Rolf Beeler is a Swiss affineur known for his raw milk artisan cheeses. While he does not make cheese himself, Beeler collects terroir-based cheeses from small artisanal cheesemakers and then ages them to create the final product.

==Career==
After completing his education, Rolf Beeler worked as a school teacher and DJ. He ran his own grocery store for a time before selling it to instead work directly with cheese makers abroad, including French cheesemaker Bernard Antony.

Beeler turned his house basement into a small cheese cellar and started to age and ripen his favourite cheeses, which he bought from small local producers.
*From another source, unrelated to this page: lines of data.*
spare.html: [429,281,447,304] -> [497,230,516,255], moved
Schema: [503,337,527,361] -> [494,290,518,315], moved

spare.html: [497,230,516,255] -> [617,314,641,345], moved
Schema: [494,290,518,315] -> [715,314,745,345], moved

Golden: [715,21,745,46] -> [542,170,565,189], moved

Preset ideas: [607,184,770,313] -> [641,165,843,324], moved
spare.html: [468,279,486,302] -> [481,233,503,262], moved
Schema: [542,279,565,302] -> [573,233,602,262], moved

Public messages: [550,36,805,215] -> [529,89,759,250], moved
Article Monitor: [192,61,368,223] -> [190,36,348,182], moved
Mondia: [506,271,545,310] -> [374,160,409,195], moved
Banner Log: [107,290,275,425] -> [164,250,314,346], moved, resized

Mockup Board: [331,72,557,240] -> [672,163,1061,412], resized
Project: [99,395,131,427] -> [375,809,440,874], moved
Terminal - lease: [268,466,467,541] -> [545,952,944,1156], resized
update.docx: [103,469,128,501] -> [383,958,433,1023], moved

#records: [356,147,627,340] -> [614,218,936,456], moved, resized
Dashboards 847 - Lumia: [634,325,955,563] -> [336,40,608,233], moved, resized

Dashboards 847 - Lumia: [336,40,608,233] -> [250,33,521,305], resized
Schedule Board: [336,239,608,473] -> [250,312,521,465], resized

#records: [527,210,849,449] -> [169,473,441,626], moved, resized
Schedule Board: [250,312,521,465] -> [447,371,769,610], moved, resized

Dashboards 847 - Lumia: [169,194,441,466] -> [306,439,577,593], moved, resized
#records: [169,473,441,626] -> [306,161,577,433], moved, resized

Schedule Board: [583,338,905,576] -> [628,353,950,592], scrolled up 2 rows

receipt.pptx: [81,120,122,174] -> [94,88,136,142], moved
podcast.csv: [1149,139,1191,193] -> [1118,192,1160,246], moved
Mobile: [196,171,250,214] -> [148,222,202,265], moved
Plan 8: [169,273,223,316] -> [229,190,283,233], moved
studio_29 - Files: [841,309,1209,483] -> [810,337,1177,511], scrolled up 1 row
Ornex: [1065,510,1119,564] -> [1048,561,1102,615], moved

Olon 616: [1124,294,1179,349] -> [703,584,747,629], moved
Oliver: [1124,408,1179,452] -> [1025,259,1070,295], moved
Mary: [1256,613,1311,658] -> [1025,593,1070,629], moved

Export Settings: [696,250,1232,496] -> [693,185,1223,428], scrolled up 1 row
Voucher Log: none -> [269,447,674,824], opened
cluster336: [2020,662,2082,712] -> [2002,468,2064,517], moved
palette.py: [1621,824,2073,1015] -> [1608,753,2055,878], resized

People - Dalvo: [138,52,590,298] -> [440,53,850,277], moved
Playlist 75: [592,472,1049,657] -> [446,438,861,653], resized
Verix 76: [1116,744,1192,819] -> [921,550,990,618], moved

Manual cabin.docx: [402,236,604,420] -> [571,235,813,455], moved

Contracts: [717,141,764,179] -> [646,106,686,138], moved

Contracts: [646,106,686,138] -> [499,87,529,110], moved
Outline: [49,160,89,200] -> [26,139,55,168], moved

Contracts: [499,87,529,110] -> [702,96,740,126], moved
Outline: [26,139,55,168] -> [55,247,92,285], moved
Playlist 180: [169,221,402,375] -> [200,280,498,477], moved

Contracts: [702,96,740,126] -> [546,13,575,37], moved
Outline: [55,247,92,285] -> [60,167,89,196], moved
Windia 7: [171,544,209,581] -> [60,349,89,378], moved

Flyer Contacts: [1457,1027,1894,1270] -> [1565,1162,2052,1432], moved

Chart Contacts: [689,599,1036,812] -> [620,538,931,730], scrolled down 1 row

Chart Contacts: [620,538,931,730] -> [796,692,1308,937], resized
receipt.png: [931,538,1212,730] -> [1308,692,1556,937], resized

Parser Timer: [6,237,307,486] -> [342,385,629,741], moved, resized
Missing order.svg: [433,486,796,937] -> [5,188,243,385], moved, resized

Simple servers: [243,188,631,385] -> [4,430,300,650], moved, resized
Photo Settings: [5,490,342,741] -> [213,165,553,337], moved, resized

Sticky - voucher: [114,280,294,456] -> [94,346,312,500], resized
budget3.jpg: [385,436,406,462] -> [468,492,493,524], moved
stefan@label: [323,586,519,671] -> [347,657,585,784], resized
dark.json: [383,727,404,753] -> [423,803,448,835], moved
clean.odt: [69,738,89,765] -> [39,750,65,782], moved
After succeeding in production of traditional Swiss cheeses, he started to develop new cheese recipes in collaboration with his fellow cheesemakers, beginning with wine-washed Hoch Ybrig. He became known in Switzerland as “the Pope of cheese”.

==Sélection==
By the end of the 1990s, Beeler decided to expand to foreign markets and introduced his Sélection Rolf Beeler at the Slow Food Fair Salone del Gusto in Turin, Italy, in 1998. By 2013, Sélection could be found on the menus of more than 120 top restaurants in Germany, England, Switzerland, Scandinavia, USA and Australia.

==Awards==
- Toggenburger Sélection Rolf Beeler won gold medal at World Cheese Award 2009 held in Gran Canaria.
- Jersey Blue by Willi Schmid won the gold medal at the 2010 and 2012 World Jersey Cheese Awards.
- Max McCalman rated 186 cheeses in his book, Cheese: A Connoisseur's Guide to the World's Best. 17 of the top 30 are from Rolf Beeler with the top spot going to Beeler's Sbrinz.